▶ Source passage
You are viewing a plain text version of this content. The canonical link for it is here.
Posted to commits@spark.apache.org by ru...@apache.org on 2023/09/14 11:20:28 UTC
[spark] branch master updated: [SPARK-45119][PYTHON][DOCS] Refine docstring of inline

This is an automated email from the ASF dual-hosted git repository.

ruifengz pushed a commit to branch master
in repository https://gitbox.apache.org/repos/asf/spark.git


The following commit(s) were added to refs/heads/master by this push:
     new cb298e80219 [SPARK-45119][PYTHON][DOCS] Refine docstring of inline
cb298e80219 is described below

commit cb298e8021965a83d40bc43c9c010361e62e6dbd
Author: allisonwang-db <al...@databricks.com>
AuthorDate: Thu Sep 14 19:20:05 2023 +0800

    [SPARK-45119][PYTHON][DOCS] Refine docstring of inline
    
    ### What changes were proposed in this pull request?
    
    This PR improves the docstring of the function `inline` by adding more examples.
    
    ### Why are the changes needed?
    
    To improve PySpark documentation.
    
    ### Does this PR introduce _any_ user-facing change?
    
    No
    
    ### How was this patch tested?
    
    doctest
    
    ### Was this patch authored or co-authored using generative AI tooling?
    
    No
    
    Closes #42875 from allisonwang-db/spark-45119-refine-inline.
    
    Authored-by: allisonwang-db <al...@databricks.com>
    Signed-off-by: Ruifeng Zheng <ru...@apache.org>
---
 python/pyspark/sql/functions.py | 105 +++++++++++++++++++++++++++++++++++++---
 1 file changed, 97 insertions(+), 8 deletions(-)

diff --git a/python/pyspark/sql/functions.py b/python/pyspark/sql/functions.py
index 2d4194c98e9..31936241619 100644
--- a/python/pyspark/sql/functions.py
+++ b/python/pyspark/sql/functions.py
@@ -12471,37 +12471,126 @@ def inline(col: "ColumnOrName") -> Column:
     """
     Explodes an array of structs into a table.
 
+    This function takes an input column containing an array of structs and returns a
+    new column where each struct in the array is exploded into a separate row.
+
     .. versionadded:: 3.4.0
 
     Parameters
     ----------
     col : :class:`~pyspark.sql.Column` or str
-        input column of values to explode.
+        Input column of values to explode.
 
     Returns
     -------
     :class:`~pyspark.sql.Column`
-        generator expression with the inline exploded result.
+        Generator expression with the inline exploded result.
 
     See Also
     --------
-    :meth:`explode`
-
-    Notes
-    -----
-    Supports Spark Connect.

▶ Information shown
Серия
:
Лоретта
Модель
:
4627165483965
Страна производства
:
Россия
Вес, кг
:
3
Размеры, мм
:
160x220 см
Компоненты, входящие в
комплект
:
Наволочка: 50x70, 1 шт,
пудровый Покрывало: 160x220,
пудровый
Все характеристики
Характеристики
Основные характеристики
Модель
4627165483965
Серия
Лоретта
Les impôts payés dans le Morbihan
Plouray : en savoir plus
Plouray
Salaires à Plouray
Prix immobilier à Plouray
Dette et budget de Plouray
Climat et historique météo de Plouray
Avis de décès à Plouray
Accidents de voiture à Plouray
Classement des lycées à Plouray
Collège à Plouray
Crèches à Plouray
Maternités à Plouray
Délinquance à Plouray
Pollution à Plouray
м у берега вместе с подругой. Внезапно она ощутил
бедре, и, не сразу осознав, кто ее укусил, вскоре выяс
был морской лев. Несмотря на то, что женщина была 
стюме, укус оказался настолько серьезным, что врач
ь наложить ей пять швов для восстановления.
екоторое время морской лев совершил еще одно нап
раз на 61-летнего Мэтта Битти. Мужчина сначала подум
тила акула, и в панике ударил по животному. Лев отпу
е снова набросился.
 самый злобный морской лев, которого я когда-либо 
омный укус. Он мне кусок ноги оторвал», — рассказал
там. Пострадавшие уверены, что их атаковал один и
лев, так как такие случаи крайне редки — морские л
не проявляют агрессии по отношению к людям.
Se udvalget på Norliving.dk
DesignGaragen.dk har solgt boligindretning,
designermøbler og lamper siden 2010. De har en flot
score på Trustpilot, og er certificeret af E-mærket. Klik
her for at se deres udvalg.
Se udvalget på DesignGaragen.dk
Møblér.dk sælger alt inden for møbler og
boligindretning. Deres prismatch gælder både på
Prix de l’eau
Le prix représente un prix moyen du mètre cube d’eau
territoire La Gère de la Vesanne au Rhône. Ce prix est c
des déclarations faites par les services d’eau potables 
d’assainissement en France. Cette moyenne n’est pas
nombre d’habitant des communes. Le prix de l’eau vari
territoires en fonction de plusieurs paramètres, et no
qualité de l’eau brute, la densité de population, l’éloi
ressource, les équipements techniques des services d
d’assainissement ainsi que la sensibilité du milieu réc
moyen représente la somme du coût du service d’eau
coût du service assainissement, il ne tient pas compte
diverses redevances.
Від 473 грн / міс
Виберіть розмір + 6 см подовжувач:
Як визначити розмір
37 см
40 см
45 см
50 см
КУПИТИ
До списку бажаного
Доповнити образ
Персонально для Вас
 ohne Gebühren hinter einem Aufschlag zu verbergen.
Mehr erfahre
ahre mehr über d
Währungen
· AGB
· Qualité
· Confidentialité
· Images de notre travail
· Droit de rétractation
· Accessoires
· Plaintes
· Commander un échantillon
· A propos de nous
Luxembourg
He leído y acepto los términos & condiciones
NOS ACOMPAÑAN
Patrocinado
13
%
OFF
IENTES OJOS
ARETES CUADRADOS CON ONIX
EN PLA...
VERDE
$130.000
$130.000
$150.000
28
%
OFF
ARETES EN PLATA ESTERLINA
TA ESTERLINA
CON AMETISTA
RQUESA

▶ Work to complete
Print the part of the commit email starting with "### Does this" and going on through "generative AI tooling?". You won't need the rows for this.

▶ Written answer
### Does this PR introduce _any_ user-facing change?
    
    No
    
    ### How was this patch tested?
    
    doctest
    
    ### Was this patch authored or co-authored using generative AI tooling?